犬にとっておやつは「ごほうび」であり、飼い主さんとの信頼をきずく大切な道具です。
記事内のポイントや注意点を参考に、ぜひ愛犬におやつをあげてください。
●愛犬がおやつを隠すのは、なぜ?
ちなみに、おやつを隠す癖がある愛犬はいませんか?
愛犬がおやつやご飯を隠すのは、野生の名残りだと言われています。
「次にいつご飯を食べられるか分からないから、非常用におやつを隠す」
「ほかの仲間、動物におやつを取られたくないから、おやつを隠す」など。
なお、愛犬がおやつやご飯を隠す行為は、本能ゆえの行動のため仕方がないとする意見と、飼い主さんを同等に見ている(ライバル視している)とする意見があります。

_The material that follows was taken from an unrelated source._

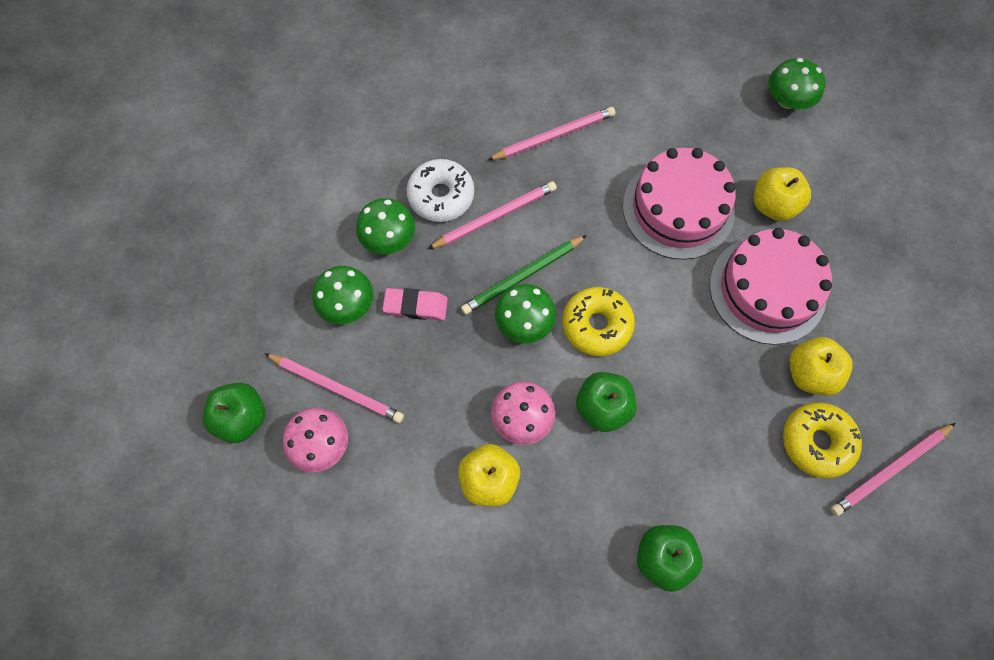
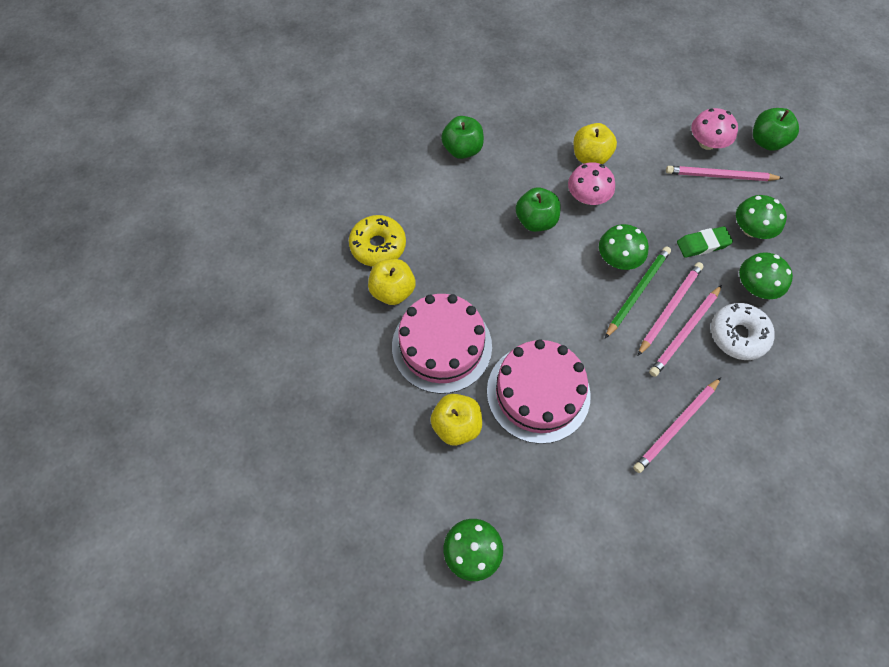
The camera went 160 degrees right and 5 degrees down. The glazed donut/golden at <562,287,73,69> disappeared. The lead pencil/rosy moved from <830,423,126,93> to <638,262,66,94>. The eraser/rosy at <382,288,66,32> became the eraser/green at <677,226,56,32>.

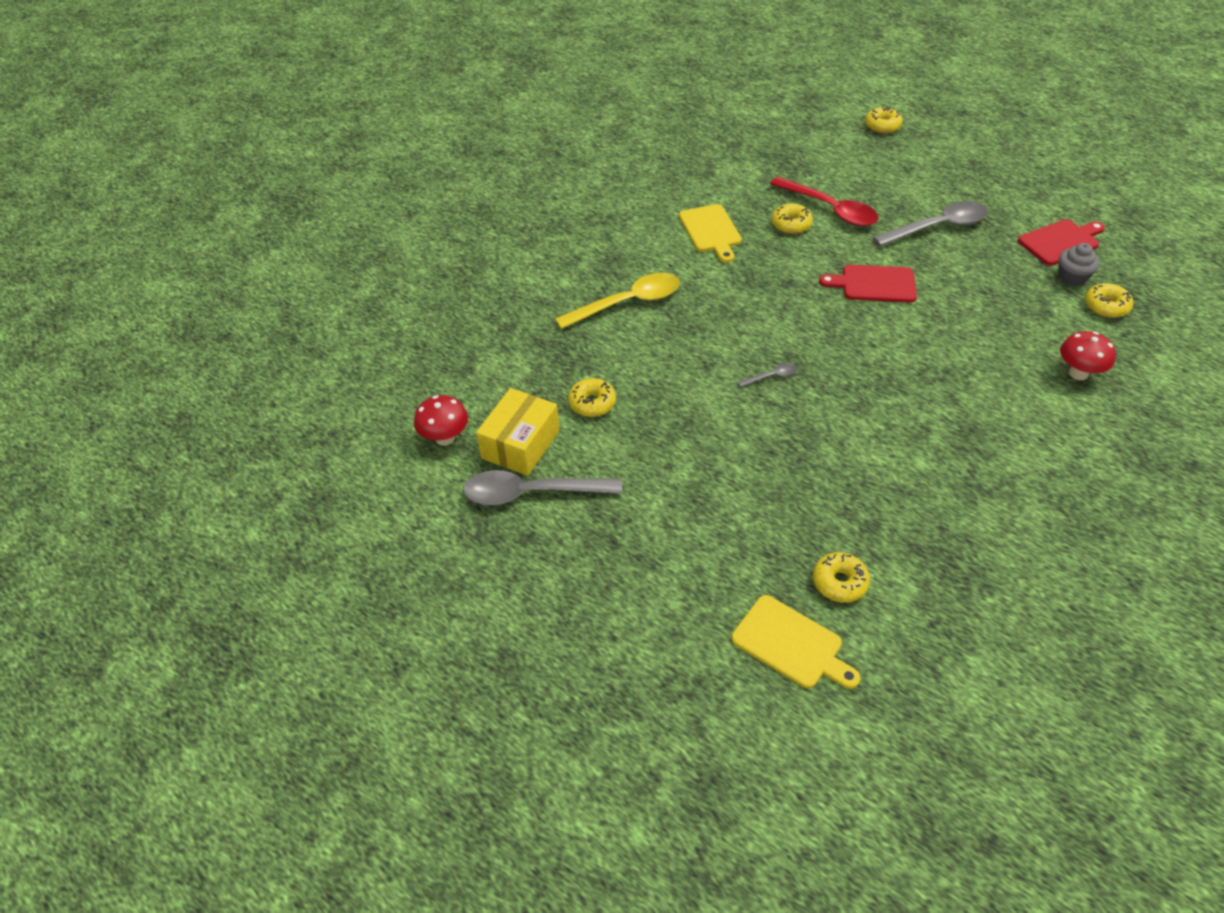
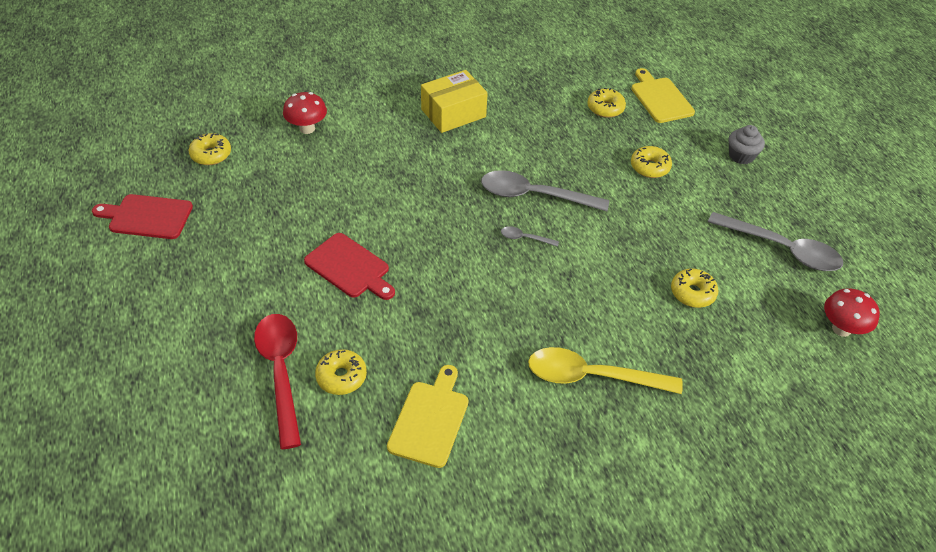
The camera went 150 degrees left and 0 degrees up. The package/golden moved from <476,388,83,88> to <421,70,67,63>. The glazed donut/golden moved from <865,107,38,26> to <631,146,41,32>. The tablespoon/gray moved from <873,201,115,46> to <481,170,128,41>. The muffin/gray moved from <1058,243,42,43> to <729,125,36,39>.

この行動だけで愛犬との信頼関係を判断するのはむずかしいですが、愛犬には「おやつを取られる心配がないこと」、また「飼い主さんは味方であり、自分より立場が上」だと理解させる必要があります。
そのためには愛犬としっかりコミュニケーションを取ること。
愛犬のペースではなく、飼い主さんのペースで食事や散歩などをおこなうようにしましょう。